Nicholas was quiet for a few moments. 

“They’re for pain. I had an outpatient surgery a while ago,” he said. 

“Do you have to take them often?” 

“I haven’t taken any,” he said. 

She looked out at the street. 

“I’m glad you didn’t cut down the tree. It’s still alive, you know.” 

Nicholas looked down at his coffee.

“Doesn’t seem like it, sometimes it seems dead.” 

“You can’t give up on it.” 

Nicholas shook his head, “Sometimes you should.” 

They sat in silence. A couple cars drove past them.
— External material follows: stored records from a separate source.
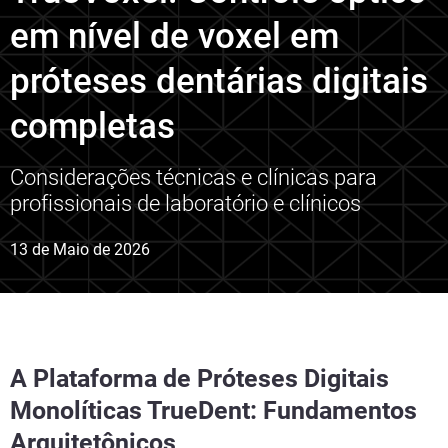
em nível de voxel em
próteses dentárias digitais
completas
Considerações técnicas e clínicas para
profissionais de laboratório e clínicos
13 de Maio de 2026
A Plataforma de Próteses Digitais
Monolíticas TrueDent: Fundamentos
Arquitetônicos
Serendipity looked back over at him.

“How long ago?” she asked. 

“How long ago what?” 

“You thought you should give up,” she said.

He avoided eye contact with her. 

“A couple years ago.” 

“How close?” 

They sat in silence for a while. Nicholas looked down the street. 

“I don’t talk about this,” he said. 

“I’m sorry – you don’t have to.” 

Nicholas shifted in his seat. 

“No. I don’t because … I can’t. Anytime I start to open up to anyone, it’s like I can’t connect with the words. They well up but … stop. There have been people I’ve really cared about and I knew cared about me, but … I choke. It’s like I physically forget how to speak.” 

“You don’t have to say anything,” she said.

Another breeze passed over them. Nicholas stared at the label on his coffee. He began to talk, but he felt like he was talking about someone else, almost as if he were in the third person.